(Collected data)

§

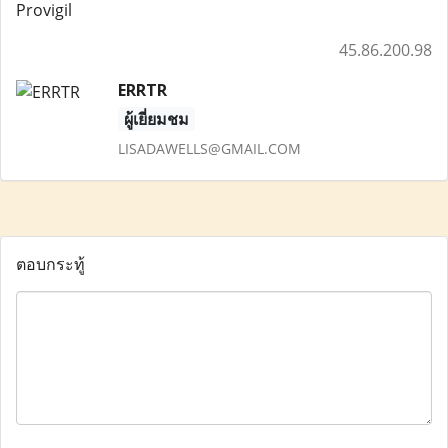
Provigil
45.86.200.98
ERRTR
ผู้เยี่ยมชม
LISADAWELLS@GMAIL.COM
ตอบกระทู้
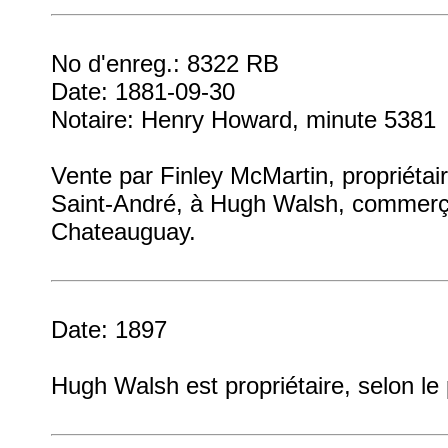
No d'enreg.: 8322 RB
Date: 1881-09-30
Notaire: Henry Howard, minute 5381
Vente par Finley McMartin, propriétair
Saint-André, à Hugh Walsh, commer
Chateauguay.
Date: 1897
Hugh Walsh est propriétaire, selon l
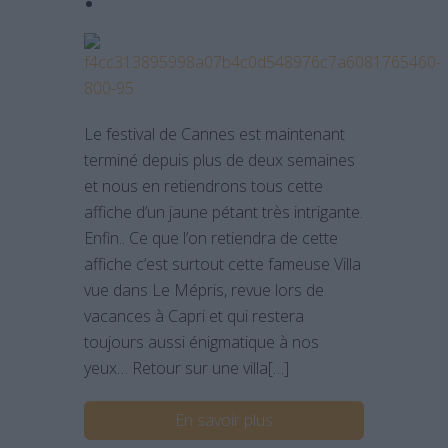
Le festival de Cannes est maintenant
terminé depuis plus de deux semaines
et nous en retiendrons tous cette
affiche d’un jaune pétant très intrigante.
Enfin.. Ce que l’on retiendra de cette
affiche c’est surtout cette fameuse Villa
vue dans Le Mépris, revue lors de
vacances à Capri et qui restera
toujours aussi énigmatique à nos
yeux… Retour sur une villa[…]
En savoir plus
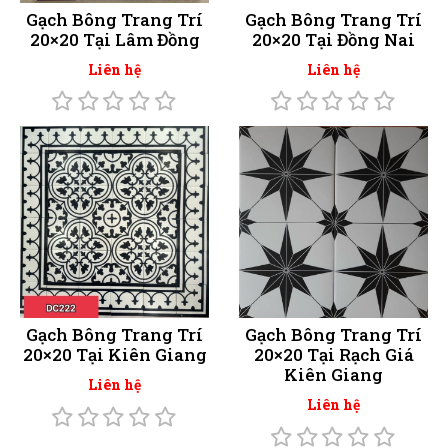
Gạch Bông Trang Trí
Gạch Bông Trang Trí
20×20 Tại Lâm Đồng
20×20 Tại Đồng Nai
Liên hệ
Liên hệ
Gạch Bông Trang Trí
Gạch Bông Trang Trí
20×20 Tại Kiên Giang
20×20 Tại Rạch Giá
Kiên Giang
Liên hệ
Liên hệ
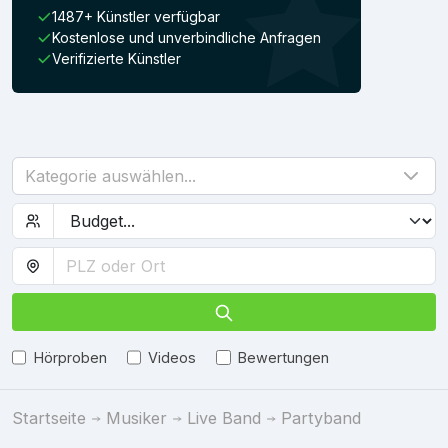
1487+ Künstler verfügbar
Kostenlose und unverbindliche Anfragen
Verifizierte Künstler
Kategorie auswählen...
Hörproben
Videos
Bewertungen
Startseite
Musiker
Live Band
Partyband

§

■ **Required action**:
Nothing but the records themselves, exact and complete, should be returned; leave the pictures out.

■ **Exercise solution**:
Provigil
45.86.200.98
ERRTR
ผู้เยี่ยมชม
LISADAWELLS@GMAIL.COM
ตอบกระทู้
No d'enreg.: 8322 RB
Date: 1881-09-30
Notaire: Henry Howard, minute 5381
Vente par Finley McMartin, propriétair
Saint-André, à Hugh Walsh, commer
Chateauguay.
Date: 1897
Hugh Walsh est propriétaire, selon l
Le festival de Cannes est maintenant
terminé depuis plus de deux semaines
et nous en retiendrons tous cette
affiche d’un jaune pétant très intrigante.
Enfin.. Ce que l’on retiendra de cette
affiche c’est surtout cette fameuse Villa
vue dans Le Mépris, revue lors de
vacances à Capri et qui restera
toujours aussi énigmatique à nos
yeux… Retour sur une villa[…]
En savoir plus
Gạch Bông Trang Trí
Gạch Bông Trang Trí
20×20 Tại Lâm Đồng
20×20 Tại Đồng Nai
Liên hệ
Liên hệ
Gạch Bông Trang Trí
Gạch Bông Trang Trí
20×20 Tại Kiên Giang
20×20 Tại Rạch Giá
Kiên Giang
Liên hệ
Liên hệ
1487+ Künstler verfügbar
Kostenlose und unverbindliche Anfragen
Verifizierte Künstler
Kategorie auswählen...
Hörproben
Videos
Bewertungen
Startseite
Musiker
Live Band
Partyband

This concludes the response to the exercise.